» Problem to solve
Below is a set of records; restate each one word for word.

━━ Material shown

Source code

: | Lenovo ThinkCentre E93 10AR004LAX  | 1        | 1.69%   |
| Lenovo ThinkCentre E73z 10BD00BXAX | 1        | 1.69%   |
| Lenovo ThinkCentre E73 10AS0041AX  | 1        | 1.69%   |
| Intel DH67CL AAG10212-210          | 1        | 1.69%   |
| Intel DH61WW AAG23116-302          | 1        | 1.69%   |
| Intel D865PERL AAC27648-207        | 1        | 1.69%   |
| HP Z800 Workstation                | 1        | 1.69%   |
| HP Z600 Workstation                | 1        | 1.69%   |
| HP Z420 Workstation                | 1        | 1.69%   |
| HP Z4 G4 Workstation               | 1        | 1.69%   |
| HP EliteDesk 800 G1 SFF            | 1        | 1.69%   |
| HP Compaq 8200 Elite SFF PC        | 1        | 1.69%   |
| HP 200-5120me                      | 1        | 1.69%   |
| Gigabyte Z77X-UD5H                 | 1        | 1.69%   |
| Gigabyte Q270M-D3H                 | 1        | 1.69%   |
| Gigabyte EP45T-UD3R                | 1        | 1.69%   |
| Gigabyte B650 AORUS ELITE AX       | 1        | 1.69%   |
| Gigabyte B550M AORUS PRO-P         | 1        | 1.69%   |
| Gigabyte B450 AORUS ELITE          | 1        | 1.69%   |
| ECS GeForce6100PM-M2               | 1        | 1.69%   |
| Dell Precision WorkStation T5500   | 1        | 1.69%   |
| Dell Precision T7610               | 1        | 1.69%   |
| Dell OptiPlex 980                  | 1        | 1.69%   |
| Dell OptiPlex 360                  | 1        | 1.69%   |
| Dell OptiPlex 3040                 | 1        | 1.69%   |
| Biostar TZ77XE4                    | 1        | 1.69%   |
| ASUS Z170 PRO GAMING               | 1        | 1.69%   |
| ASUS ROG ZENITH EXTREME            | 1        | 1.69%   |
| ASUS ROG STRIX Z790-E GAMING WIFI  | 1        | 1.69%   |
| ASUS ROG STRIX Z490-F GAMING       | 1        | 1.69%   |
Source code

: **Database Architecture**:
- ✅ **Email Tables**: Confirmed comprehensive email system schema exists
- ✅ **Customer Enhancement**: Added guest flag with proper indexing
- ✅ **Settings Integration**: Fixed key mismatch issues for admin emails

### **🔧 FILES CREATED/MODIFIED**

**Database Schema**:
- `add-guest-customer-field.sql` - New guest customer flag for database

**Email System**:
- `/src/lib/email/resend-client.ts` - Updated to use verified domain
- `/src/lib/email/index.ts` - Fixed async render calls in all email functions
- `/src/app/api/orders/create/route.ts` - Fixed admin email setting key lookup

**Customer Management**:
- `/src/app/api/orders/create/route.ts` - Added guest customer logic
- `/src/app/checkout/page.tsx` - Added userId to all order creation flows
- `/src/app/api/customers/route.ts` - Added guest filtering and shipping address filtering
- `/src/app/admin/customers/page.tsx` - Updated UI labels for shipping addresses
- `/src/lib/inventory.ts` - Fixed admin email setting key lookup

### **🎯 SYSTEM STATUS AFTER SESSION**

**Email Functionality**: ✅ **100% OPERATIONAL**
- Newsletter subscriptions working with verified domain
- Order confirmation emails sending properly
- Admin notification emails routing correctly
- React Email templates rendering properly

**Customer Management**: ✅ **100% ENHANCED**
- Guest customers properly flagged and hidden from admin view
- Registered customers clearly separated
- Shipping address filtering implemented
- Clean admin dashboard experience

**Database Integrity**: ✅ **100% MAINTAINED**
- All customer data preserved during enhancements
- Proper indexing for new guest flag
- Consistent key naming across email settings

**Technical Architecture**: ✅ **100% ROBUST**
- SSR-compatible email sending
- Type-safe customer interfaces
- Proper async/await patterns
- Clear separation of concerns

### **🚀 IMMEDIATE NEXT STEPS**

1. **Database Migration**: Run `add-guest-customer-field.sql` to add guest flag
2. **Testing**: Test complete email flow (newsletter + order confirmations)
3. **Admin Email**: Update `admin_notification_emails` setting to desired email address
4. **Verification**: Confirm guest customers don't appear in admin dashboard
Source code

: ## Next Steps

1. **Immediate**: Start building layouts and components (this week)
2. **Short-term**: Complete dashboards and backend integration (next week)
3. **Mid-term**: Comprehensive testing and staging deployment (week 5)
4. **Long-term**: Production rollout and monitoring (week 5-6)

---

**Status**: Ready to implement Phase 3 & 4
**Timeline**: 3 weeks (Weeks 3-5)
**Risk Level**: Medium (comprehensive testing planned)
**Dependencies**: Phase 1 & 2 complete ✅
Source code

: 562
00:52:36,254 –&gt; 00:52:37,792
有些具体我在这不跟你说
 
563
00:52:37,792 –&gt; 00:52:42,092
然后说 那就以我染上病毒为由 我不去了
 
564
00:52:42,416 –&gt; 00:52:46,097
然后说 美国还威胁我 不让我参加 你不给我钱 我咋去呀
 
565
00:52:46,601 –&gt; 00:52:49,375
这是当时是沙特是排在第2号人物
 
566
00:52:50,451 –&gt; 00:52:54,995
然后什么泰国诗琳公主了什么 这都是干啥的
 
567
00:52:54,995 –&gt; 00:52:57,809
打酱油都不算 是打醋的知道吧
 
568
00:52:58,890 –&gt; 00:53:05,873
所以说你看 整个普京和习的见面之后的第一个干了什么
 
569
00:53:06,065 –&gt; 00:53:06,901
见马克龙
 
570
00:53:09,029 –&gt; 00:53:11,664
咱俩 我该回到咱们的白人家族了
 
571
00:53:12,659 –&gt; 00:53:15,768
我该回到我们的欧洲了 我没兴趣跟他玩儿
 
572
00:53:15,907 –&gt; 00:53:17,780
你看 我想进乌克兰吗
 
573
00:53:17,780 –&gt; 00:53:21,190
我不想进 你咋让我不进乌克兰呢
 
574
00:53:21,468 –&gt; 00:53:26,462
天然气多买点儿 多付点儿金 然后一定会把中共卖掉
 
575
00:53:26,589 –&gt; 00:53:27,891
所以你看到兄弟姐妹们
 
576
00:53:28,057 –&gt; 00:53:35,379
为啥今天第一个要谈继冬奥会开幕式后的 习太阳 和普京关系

━━━━

» Finished exercise
Source code

: | Lenovo ThinkCentre E93 10AR004LAX  | 1        | 1.69%   |
| Lenovo ThinkCentre E73z 10BD00BXAX | 1        | 1.69%   |
| Lenovo ThinkCentre E73 10AS0041AX  | 1        | 1.69%   |
| Intel DH67CL AAG10212-210          | 1        | 1.69%   |
| Intel DH61WW AAG23116-302          | 1        | 1.69%   |
| Intel D865PERL AAC27648-207        | 1        | 1.69%   |
| HP Z800 Workstation                | 1        | 1.69%   |
| HP Z600 Workstation                | 1        | 1.69%   |
| HP Z420 Workstation                | 1        | 1.69%   |
| HP Z4 G4 Workstation               | 1        | 1.69%   |
| HP EliteDesk 800 G1 SFF            | 1        | 1.69%   |
| HP Compaq 8200 Elite SFF PC        | 1        | 1.69%   |
| HP 200-5120me                      | 1        | 1.69%   |
| Gigabyte Z77X-UD5H                 | 1        | 1.69%   |
| Gigabyte Q270M-D3H                 | 1        | 1.69%   |
| Gigabyte EP45T-UD3R                | 1        | 1.69%   |
| Gigabyte B650 AORUS ELITE AX       | 1        | 1.69%   |
| Gigabyte B550M AORUS PRO-P         | 1        | 1.69%   |
| Gigabyte B450 AORUS ELITE          | 1        | 1.69%   |
| ECS GeForce6100PM-M2               | 1        | 1.69%   |
| Dell Precision WorkStation T5500   | 1        | 1.69%   |
| Dell Precision T7610               | 1        | 1.69%   |
| Dell OptiPlex 980                  | 1        | 1.69%   |
| Dell OptiPlex 360                  | 1        | 1.69%   |
| Dell OptiPlex 3040                 | 1        | 1.69%   |
| Biostar TZ77XE4                    | 1        | 1.69%   |
| ASUS Z170 PRO GAMING               | 1        | 1.69%   |
| ASUS ROG ZENITH EXTREME            | 1        | 1.69%   |
| ASUS ROG STRIX Z790-E GAMING WIFI  | 1        | 1.69%   |
| ASUS ROG STRIX Z490-F GAMING       | 1        | 1.69%   |
Source code

: **Database Architecture**:
- ✅ **Email Tables**: Confirmed comprehensive email system schema exists
- ✅ **Customer Enhancement**: Added guest flag with proper indexing
- ✅ **Settings Integration**: Fixed key mismatch issues for admin emails

### **🔧 FILES CREATED/MODIFIED**

**Database Schema**:
- `add-guest-customer-field.sql` - New guest customer flag for database

**Email System**:
- `/src/lib/email/resend-client.ts` - Updated to use verified domain
- `/src/lib/email/index.ts` - Fixed async render calls in all email functions
- `/src/app/api/orders/create/route.ts` - Fixed admin email setting key lookup

**Customer Management**:
- `/src/app/api/orders/create/route.ts` - Added guest customer logic
- `/src/app/checkout/page.tsx` - Added userId to all order creation flows
- `/src/app/api/customers/route.ts` - Added guest filtering and shipping address filtering
- `/src/app/admin/customers/page.tsx` - Updated UI labels for shipping addresses
- `/src/lib/inventory.ts` - Fixed admin email setting key lookup

### **🎯 SYSTEM STATUS AFTER SESSION**

**Email Functionality**: ✅ **100% OPERATIONAL**
- Newsletter subscriptions working with verified domain
- Order confirmation emails sending properly
- Admin notification emails routing correctly
- React Email templates rendering properly

**Customer Management**: ✅ **100% ENHANCED**
- Guest customers properly flagged and hidden from admin view
- Registered customers clearly separated
- Shipping address filtering implemented
- Clean admin dashboard experience

**Database Integrity**: ✅ **100% MAINTAINED**
- All customer data preserved during enhancements
- Proper indexing for new guest flag
- Consistent key naming across email settings

**Technical Architecture**: ✅ **100% ROBUST**
- SSR-compatible email sending
- Type-safe customer interfaces
- Proper async/await patterns
- Clear separation of concerns

### **🚀 IMMEDIATE NEXT STEPS**

1. **Database Migration**: Run `add-guest-customer-field.sql` to add guest flag
2. **Testing**: Test complete email flow (newsletter + order confirmations)
3. **Admin Email**: Update `admin_notification_emails` setting to desired email address
4. **Verification**: Confirm guest customers don't appear in admin dashboard
Source code

: ## Next Steps

1. **Immediate**: Start building layouts and components (this week)
2. **Short-term**: Complete dashboards and backend integration (next week)
3. **Mid-term**: Comprehensive testing and staging deployment (week 5)
4. **Long-term**: Production rollout and monitoring (week 5-6)

---

**Status**: Ready to implement Phase 3 & 4
**Timeline**: 3 weeks (Weeks 3-5)
**Risk Level**: Medium (comprehensive testing planned)
**Dependencies**: Phase 1 & 2 complete ✅
Source code

: 562
00:52:36,254 –&gt; 00:52:37,792
有些具体我在这不跟你说
 
563
00:52:37,792 –&gt; 00:52:42,092
然后说 那就以我染上病毒为由 我不去了
 
564
00:52:42,416 –&gt; 00:52:46,097
然后说 美国还威胁我 不让我参加 你不给我钱 我咋去呀
 
565
00:52:46,601 –&gt; 00:52:49,375
这是当时是沙特是排在第2号人物
 
566
00:52:50,451 –&gt; 00:52:54,995
然后什么泰国诗琳公主了什么 这都是干啥的
 
567
00:52:54,995 –&gt; 00:52:57,809
打酱油都不算 是打醋的知道吧
 
568
00:52:58,890 –&gt; 00:53:05,873
所以说你看 整个普京和习的见面之后的第一个干了什么
 
569
00:53:06,065 –&gt; 00:53:06,901
见马克龙
 
570
00:53:09,029 –&gt; 00:53:11,664
咱俩 我该回到咱们的白人家族了
 
571
00:53:12,659 –&gt; 00:53:15,768
我该回到我们的欧洲了 我没兴趣跟他玩儿
 
572
00:53:15,907 –&gt; 00:53:17,780
你看 我想进乌克兰吗
 
573
00:53:17,780 –&gt; 00:53:21,190
我不想进 你咋让我不进乌克兰呢
 
574
00:53:21,468 –&gt; 00:53:26,462
天然气多买点儿 多付点儿金 然后一定会把中共卖掉
 
575
00:53:26,589 –&gt; 00:53:27,891
所以你看到兄弟姐妹们
 
576
00:53:28,057 –&gt; 00:53:35,379
为啥今天第一个要谈继冬奥会开幕式后的 习太阳 和普京关系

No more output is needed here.